The fifth act is not equal to the former; the events of the drama are exhausted, and little remains but to talk of what is past. It has been observed, that the title of the play does not sufficiently correspond with the behaviour of Calista, who at last shows no evident signs of repentance, but may be reasonably suspected of feeling pain from detection rather than from guilt, and expresses more shame than sorrow, and more rage than shame.

His next (1706) was Ulysses;' which, with the common fate of mythological stories, is now generally neglected. We have been too early acquainted with the poetical heroes, to expect any pleasure from their revival; to show them, as they have already been shown, is to disgust by repetition; to give them new qualities, or new adventures, is to offend by violating received notions.

The Royal Convert' (1708) seems to have a better claim to longevity. The fable is drawn from an obscure and barbarous age, to which fictions are more easily and properly adapted; for when objects are imperfectly seen, they easily take forms from imagination. The scene lies among our ancestors in our own country, and therefore very easily catches attention. Rodogune is a personage truly tragical, of high spirit, and violent passions, great with tempestuous dignity, and wicked with a soul that would have been heroic if it had been virtuous. The motto seems to tell, that this play was not successful.

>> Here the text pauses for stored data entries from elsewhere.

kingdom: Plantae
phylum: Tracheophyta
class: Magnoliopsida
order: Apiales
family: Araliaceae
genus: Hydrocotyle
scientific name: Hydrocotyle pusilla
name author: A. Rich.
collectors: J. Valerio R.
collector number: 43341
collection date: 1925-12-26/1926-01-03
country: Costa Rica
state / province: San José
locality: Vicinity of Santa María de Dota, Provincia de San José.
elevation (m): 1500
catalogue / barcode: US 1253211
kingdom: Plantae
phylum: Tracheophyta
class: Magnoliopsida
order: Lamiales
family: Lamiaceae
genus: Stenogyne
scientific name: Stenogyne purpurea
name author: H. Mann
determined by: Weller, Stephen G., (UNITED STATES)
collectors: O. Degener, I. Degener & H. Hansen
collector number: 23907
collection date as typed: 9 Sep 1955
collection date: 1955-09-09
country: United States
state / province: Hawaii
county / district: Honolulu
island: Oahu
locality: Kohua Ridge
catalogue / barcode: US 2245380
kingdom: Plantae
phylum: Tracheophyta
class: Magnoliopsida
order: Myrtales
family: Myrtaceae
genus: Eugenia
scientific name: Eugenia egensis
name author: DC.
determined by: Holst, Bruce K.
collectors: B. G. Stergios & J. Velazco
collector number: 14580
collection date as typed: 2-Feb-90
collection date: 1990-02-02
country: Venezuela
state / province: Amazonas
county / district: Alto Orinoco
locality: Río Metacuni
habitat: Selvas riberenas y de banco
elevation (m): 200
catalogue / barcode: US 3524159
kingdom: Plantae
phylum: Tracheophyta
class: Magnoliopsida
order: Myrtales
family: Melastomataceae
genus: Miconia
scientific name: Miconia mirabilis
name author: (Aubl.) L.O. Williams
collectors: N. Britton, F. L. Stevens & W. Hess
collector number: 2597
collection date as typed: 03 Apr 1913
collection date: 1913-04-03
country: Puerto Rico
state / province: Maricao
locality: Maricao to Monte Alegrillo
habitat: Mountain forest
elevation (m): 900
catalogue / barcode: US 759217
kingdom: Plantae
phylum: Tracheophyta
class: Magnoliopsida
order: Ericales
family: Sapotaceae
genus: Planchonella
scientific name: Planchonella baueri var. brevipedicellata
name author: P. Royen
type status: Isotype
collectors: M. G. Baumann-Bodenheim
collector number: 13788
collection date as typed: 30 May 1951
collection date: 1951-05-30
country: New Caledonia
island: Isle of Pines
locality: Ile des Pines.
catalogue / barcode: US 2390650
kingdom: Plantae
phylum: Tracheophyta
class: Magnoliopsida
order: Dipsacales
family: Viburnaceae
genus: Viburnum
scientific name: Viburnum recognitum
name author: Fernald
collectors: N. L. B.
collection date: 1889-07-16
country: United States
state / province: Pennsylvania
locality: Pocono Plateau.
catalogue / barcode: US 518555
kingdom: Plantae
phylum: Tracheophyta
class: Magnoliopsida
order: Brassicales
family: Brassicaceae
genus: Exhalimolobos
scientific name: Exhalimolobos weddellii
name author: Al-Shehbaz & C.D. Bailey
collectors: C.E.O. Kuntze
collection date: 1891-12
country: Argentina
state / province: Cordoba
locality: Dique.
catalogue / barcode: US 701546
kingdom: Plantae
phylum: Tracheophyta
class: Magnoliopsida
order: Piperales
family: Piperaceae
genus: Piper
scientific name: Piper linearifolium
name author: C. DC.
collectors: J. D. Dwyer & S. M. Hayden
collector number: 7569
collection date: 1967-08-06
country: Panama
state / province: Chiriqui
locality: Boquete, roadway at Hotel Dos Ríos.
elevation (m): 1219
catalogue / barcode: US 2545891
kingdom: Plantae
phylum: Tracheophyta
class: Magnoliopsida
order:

Rowe does not always remember what his characters require. In Tamerlane there is some ridiculous mention of the God of Love; and Rodogune, a savage Saxon, talks of Venus, and the eagle that bears the thunder of Jupiter.

The play discovers its own date, by a prediction of the Union, in imitation of Cranmer's prophetic promises to Henry the Eighth. The anticipated blessings of union are not very naturally introduced, nor very happily expressed.

He once (1706) tried to change his hand. He ventured on a comedy, and produced the Biter;' with which, though it was unfavourably treated by the audience, he was himself delighted; for he is said to have sat in the house laughing with great vehemence, whenever he had, in his own opinion, produced a jest. But, finding that he and the public had no sympathy of mirth, he tried at lighter scenes no more.